The key here is that faith, not Jewishness, makes you a true offspring of Abraham (and Jacob). So how is it that Abraham and Jacob become fruitful and multiply with a "multitude of nations?" The answer is that they are fruitful and multiply when Christians witness to the gospel and win unbelievers to faith in Christ. Every Gentile and every Jew who puts faith in Christ becomes a "child of Abraham" and an heir of the promises. The key is belonging to Christ, who is THE offspring of Abraham (cf. Galatians 3:16). As Paul says in Galatians 3:29, "If you belong to Christ, then you are Abraham's offspring, heirs according to promise."
Therefore, when God says to Jacob, "I am God Almighty; be fruitful and multiply," he includes in his meaning, "Let multitudes of Jews and Gentiles in all generations be saved through faith in Christ, and become heirs of the promises of God."
Which means that these words belong to us. They are God's word to Bethlehem as well as Jacob. We are children of Abraham and Isaac and Jacob, because we have believed on the Messiah, Jesus Christ. So we are now in the great covenant line of promise. Everyone we lead to Christ is a fulfillment of this promise, "I am God Almighty; be fruitful and multiply."
Let me close with two implications of this truth.
Confidence in Witnessing
First, it means that the Almightiness of God is the confidence of our witnessing to unbelievers. We do not enter this week of witness on our own strength. Let these words ring in your ears, "I am God Almighty!
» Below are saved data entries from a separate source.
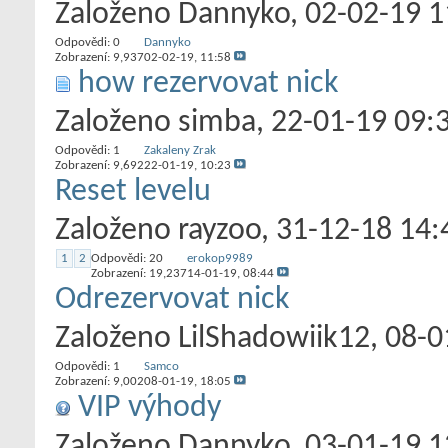
Založeno
Dannyko
‎, 02-02-19 
Odpovědi:
0
Dannyko
Zobrazení: 9,937
02-02-19,
11:58
how rezervovat nick
Založeno
simba
‎, 22-01-19 09:
Odpovědi:
1
Zakaleny Zrak
Zobrazení: 9,692
22-01-19,
10:23
Reset levelu
Založeno
rayzoo
‎, 31-12-18 14:
1
2
Odpovědi:
20
erokop9989
Zobrazení: 19,237
14-01-19,
08:44
Odrezervovat nick
Založeno
LilShadowiik12
‎, 08-
Odpovědi:
1
Samco
Zobrazení: 9,002
08-01-19,
18:05
VIP výhody
Založeno
Dannyko
‎, 03-01-19 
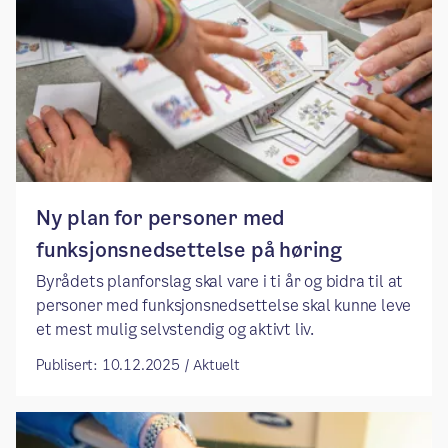
​​Ny plan for personer med
funksjonsnedsettelse på høring​
​​Byrådets planforslag skal vare i ti år og bidra til at
personer med funksjonsnedsettelse skal kunne leve
et mest mulig selvstendig og aktivt liv. ​
Publisert: 10.12.2025 / Aktuelt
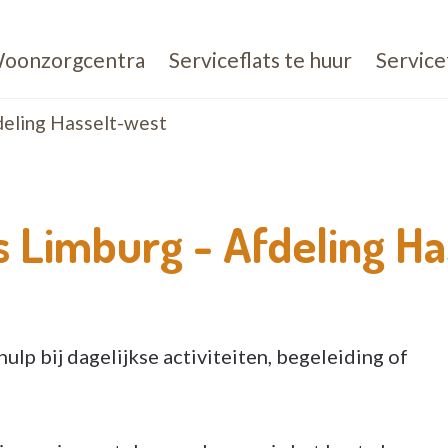
oonzorgcentra
Serviceflats te huur
Service
eling Hasselt-west
s Limburg -
Afdeling Ha
ulp bij dagelijkse activiteiten, begeleiding of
THEREFORE, be fruitful and multiply." When John the Baptist confronted some Jews who boasted in their Jewishness that it guaranteed them salvation he said (in Luke 3:8), "Do not begin to say to yourselves, 'We have Abraham for our father,' for I say to you that God is able from these stones to raise up children to Abraham."
And God does just that. He raises up from stones children to Abraham. He takes the hard, stony, unbelieving Gentiles in our lives and turns them into humble believers in Jesus through your witness and mine. That's the main point of saying he is God Almighty. He can do that. We can't. He can. So keep listening when he says, "I am God Almighty; be fruitful and multiply."
This is the very same logic that Jesus uses in Matthew 28:18–19 when he says, "All authority has been given to me in heaven and on earth. Go therefore and make disciples of all the nations." In other words, "I am Christ Almighty; go and be fruitful and multiply." Our confidence comes from the authority and the Almightiness of Christ.
Apply This to the People We Love
Finally, let's get very practical and apply this to the people we love and long to see come to Christ in faith and be saved. There are cards in your worship folder with spaces for you to write a few of these people's names. Would you do that as we close and promise to pray for them daily through June? With confidence welling up from this amazing word of promise, let's ask God that in 1996 there be an average of one profession of faith per day in response to our witness. Do you waver? Listen. "I am God Almighty—ALMIGHTY! Be fruitful and multiply."